Task item:
Please reproduce word for word the lines in the records below, from the line with "because when the" up to and including the line with "enabling insights such as pier m".

Supplied records:
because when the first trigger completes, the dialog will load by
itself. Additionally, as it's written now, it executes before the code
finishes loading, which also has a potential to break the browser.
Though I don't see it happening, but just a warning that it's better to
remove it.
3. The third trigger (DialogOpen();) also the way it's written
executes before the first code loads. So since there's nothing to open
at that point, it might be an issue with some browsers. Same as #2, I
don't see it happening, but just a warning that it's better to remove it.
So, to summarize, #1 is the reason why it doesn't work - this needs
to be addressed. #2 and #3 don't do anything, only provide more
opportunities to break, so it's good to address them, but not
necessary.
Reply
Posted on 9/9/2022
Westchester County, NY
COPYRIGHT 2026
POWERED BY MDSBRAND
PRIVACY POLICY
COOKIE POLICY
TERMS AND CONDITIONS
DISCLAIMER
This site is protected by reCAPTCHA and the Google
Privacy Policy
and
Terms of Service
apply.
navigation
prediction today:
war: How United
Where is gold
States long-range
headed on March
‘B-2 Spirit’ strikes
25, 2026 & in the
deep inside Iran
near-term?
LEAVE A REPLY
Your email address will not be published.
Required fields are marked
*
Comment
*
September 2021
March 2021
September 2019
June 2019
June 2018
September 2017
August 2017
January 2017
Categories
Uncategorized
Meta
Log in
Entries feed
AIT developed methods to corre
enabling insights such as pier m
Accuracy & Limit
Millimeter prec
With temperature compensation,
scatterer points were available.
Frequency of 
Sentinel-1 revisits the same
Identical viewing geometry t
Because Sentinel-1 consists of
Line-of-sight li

--

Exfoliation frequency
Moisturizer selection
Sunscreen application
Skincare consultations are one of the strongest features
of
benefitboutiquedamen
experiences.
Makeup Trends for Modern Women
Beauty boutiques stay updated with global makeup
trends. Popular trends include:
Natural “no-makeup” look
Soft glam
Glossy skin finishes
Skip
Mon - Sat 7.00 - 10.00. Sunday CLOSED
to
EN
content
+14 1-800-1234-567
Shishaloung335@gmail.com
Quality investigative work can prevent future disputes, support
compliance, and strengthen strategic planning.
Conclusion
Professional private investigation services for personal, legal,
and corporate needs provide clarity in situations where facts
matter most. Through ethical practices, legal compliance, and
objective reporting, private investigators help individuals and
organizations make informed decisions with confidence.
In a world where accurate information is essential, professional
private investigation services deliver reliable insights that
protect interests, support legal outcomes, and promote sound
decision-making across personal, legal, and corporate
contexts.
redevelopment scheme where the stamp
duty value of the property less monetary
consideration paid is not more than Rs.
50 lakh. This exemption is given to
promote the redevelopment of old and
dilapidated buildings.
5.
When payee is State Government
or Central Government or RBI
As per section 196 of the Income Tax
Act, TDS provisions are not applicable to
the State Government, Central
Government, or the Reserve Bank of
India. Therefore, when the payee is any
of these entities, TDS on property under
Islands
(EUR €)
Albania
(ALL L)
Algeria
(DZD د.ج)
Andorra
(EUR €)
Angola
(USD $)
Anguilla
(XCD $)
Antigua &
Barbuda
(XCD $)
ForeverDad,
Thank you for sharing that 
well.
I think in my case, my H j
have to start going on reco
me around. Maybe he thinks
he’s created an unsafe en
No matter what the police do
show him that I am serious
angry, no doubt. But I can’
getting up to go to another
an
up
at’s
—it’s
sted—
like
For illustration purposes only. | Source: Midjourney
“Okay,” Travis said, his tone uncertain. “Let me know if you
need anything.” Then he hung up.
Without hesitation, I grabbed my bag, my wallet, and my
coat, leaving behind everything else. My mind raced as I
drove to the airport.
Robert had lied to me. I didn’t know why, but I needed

Reply:
because when the first trigger completes, the dialog will load by
itself. Additionally, as it's written now, it executes before the code
finishes loading, which also has a potential to break the browser.
Though I don't see it happening, but just a warning that it's better to
remove it.
3. The third trigger (DialogOpen();) also the way it's written
executes before the first code loads. So since there's nothing to open
at that point, it might be an issue with some browsers. Same as #2, I
don't see it happening, but just a warning that it's better to remove it.
So, to summarize, #1 is the reason why it doesn't work - this needs
to be addressed. #2 and #3 don't do anything, only provide more
opportunities to break, so it's good to address them, but not
necessary.
Reply
Posted on 9/9/2022
Westchester County, NY
COPYRIGHT 2026
POWERED BY MDSBRAND
PRIVACY POLICY
COOKIE POLICY
TERMS AND CONDITIONS
DISCLAIMER
This site is protected by reCAPTCHA and the Google
Privacy Policy
and
Terms of Service
apply.
navigation
prediction today:
war: How United
Where is gold
States long-range
headed on March
‘B-2 Spirit’ strikes
25, 2026 & in the
deep inside Iran
near-term?
LEAVE A REPLY
Your email address will not be published.
Required fields are marked
*
Comment
*
September 2021
March 2021
September 2019
June 2019
June 2018
September 2017
August 2017
January 2017
Categories
Uncategorized
Meta
Log in
Entries feed
AIT developed methods to corre
enabling insights such as pier m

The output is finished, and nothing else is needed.